El aceite de oliva también se ha utilizado tradicionalmente para favorecer la digestión. Un sistema digestivo saludable está estrechamente relacionado con la microbiota intestinal, y cada vez más estudios apuntan a que esta última desempeña un papel relevante en el funcionamiento del sistema inmunológico. Por ello, incorporar aceite de oliva de calidad en las comidas diarias podría formar parte de una estrategia integral para cuidar las defensas.
En cuanto a la piel, que también actúa como una barrera protectora frente a agentes externos, el aceite de oliva es reconocido por sus propiedades hidratantes. Mantener la piel en buen estado, sobre todo en climas fríos y secos, puede ayudar a preservar esta primera línea de defensa natural del cuerpo, reduciendo la sequedad y las pequeñas fisuras que a veces facilitan el ingreso de microorganismos.
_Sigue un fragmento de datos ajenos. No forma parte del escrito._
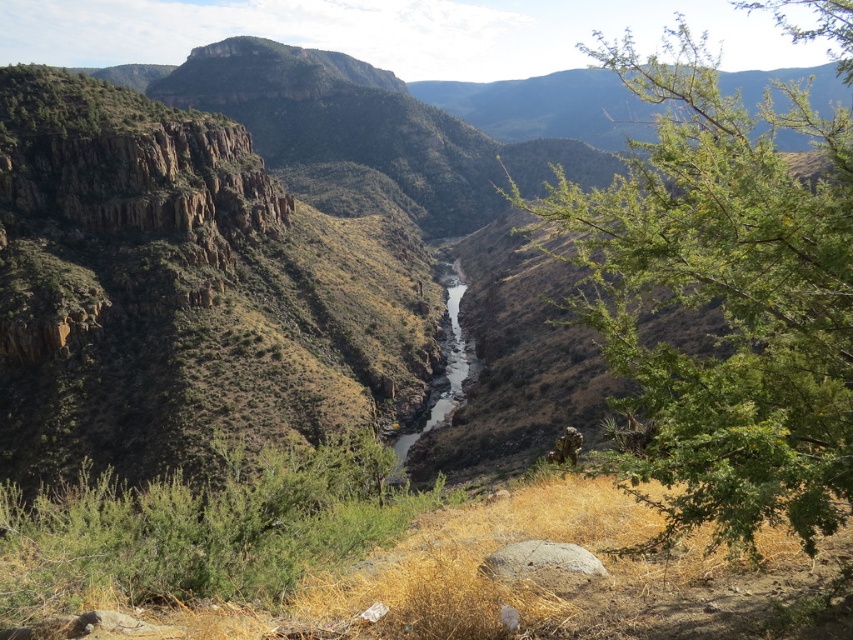
Between green leafy tree at lower right and white sandy stream at center, which one has more height?

Standing taller between the two is green leafy tree at lower right.

Is point (759, 401) closer to camera compared to point (409, 435)?

Yes, it is in front of point (409, 435).

You are a GUI agent. You are given a task and a screenshot of the screen. Output one action in this format:
    pyautogui.click(x=<x>, y=<y>)
    Task: Click on the green leafy tree at lower right
    
    Given the screenshot: What is the action you would take?
    pyautogui.click(x=726, y=298)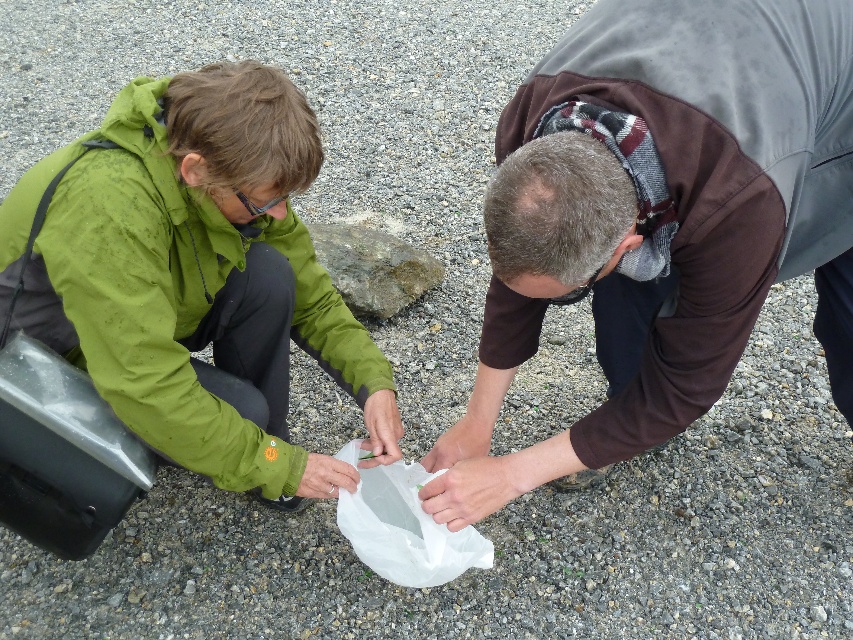
Question: Among these points, which one is nearest to the camera?

Choices:
 (A) click(x=119, y=356)
 (B) click(x=349, y=445)
 (C) click(x=686, y=273)

Answer: (C)

Question: Which object is farther from the camera taking this photo?

Choices:
 (A) green matte jacket at left
 (B) transparent plastic bag at center

Answer: (B)

Question: Can you confirm if brown fleece jacket at center is positioned to the left of green matte jacket at left?

Choices:
 (A) yes
 (B) no

Answer: (B)

Question: Can you confirm if green matte jacket at left is positioned to the left of transparent plastic bag at center?

Choices:
 (A) no
 (B) yes

Answer: (B)

Question: Which point is farther from the camera taking this photo?

Choices:
 (A) (387, 516)
 (B) (740, 220)

Answer: (A)

Question: Is brown fleece jacket at center behind transparent plastic bag at center?

Choices:
 (A) yes
 (B) no

Answer: (B)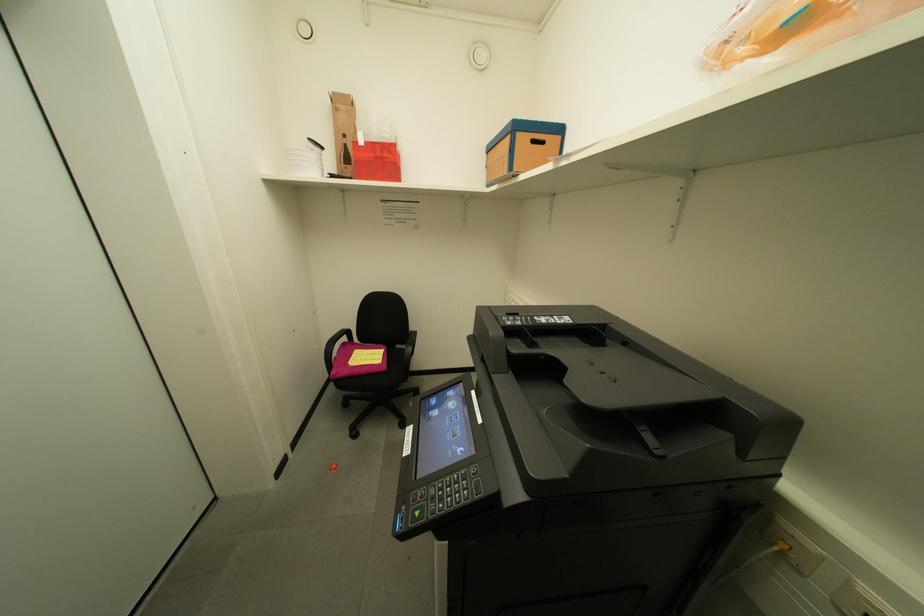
Se le atribuye igualmente un efecto suavizante para las vías respiratorias cuando se combina con otros ingredientes naturales. Aunque no existe evidencia contundente de que cure infecciones respiratorias, algunas personas lo emplean como parte de remedios caseros para aliviar la sensación de garganta irritada, siempre como complemento y no como tratamiento principal.
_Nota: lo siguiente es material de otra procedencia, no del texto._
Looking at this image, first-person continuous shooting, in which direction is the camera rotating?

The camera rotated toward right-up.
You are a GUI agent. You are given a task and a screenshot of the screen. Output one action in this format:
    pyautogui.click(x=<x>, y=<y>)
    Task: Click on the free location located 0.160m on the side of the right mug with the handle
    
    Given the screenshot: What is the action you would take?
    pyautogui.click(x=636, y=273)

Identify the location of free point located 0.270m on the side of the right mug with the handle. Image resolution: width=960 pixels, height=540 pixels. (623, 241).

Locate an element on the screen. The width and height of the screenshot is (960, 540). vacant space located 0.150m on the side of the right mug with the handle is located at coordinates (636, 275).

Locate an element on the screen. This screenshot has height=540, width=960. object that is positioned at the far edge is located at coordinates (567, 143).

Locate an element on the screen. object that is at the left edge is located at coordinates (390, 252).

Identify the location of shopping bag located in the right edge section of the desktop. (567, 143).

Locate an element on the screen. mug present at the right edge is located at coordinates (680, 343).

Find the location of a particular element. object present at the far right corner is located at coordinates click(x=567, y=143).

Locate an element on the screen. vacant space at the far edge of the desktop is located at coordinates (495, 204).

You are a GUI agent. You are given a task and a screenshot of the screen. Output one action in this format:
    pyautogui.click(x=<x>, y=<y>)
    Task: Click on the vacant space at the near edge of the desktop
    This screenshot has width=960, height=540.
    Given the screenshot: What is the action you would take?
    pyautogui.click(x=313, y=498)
Una forma sencilla de aprovechar sus propiedades es simplemente utilizarlo en crudo, como aderezo para ensaladas, verduras o incluso sobre una tostada integral. Se recomienda optar por aceite de oliva virgen extra, ya que conserva mejor sus compuestos beneficiosos al no haber sido sometido a procesos de refinado que podrían reducir su valor nutricional.
Otra opción tradicional consiste en preparar una mezcla casera con una cucharada de aceite de oliva, un poco de miel y unas gotas de limón. Esta combinación se ha usado de forma popular para calmar la garganta y aportar una sensación de bienestar general, especialmente al tomarla tibia antes de dormir. Es importante recordar que esta preparación es solo un complemento y no reemplaza ningún tratamiento indicado por un profesional de la salud.
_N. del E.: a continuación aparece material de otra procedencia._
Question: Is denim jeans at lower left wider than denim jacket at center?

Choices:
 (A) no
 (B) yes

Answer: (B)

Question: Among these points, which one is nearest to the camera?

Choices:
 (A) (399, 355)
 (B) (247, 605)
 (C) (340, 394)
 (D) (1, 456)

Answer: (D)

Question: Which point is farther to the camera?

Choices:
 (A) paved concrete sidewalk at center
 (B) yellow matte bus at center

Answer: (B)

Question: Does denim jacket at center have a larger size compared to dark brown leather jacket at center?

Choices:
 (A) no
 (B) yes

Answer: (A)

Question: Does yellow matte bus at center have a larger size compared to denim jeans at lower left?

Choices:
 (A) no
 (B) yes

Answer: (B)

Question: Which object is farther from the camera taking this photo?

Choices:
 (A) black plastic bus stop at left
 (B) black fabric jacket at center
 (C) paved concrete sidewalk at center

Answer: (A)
Incorporar aceite de oliva a la dieta diaria, ya sea para cocinar a fuego bajo o para consumir en crudo, es una práctica sencilla que puede sumarse a otros hábitos saludables como una alimentación variada, buena hidratación, descanso adecuado y actividad física regular. Todos estos factores en conjunto suelen tener mayor impacto en el fortalecimiento de las defensas que cualquier alimento de forma aislada.
La información presentada en este artículo tiene un carácter orientativo y divulgativo, basado en usos tradicionales y en hallazgos preliminares de algunos estudios. No pretende sustituir el diagnóstico, consejo o tratamiento de un médico u otro profesional de la salud. Ante síntomas de gripe, resfriado u otra afección, así como antes de realizar cambios significativos en la alimentación, es recomendable consultar siempre con un especialista.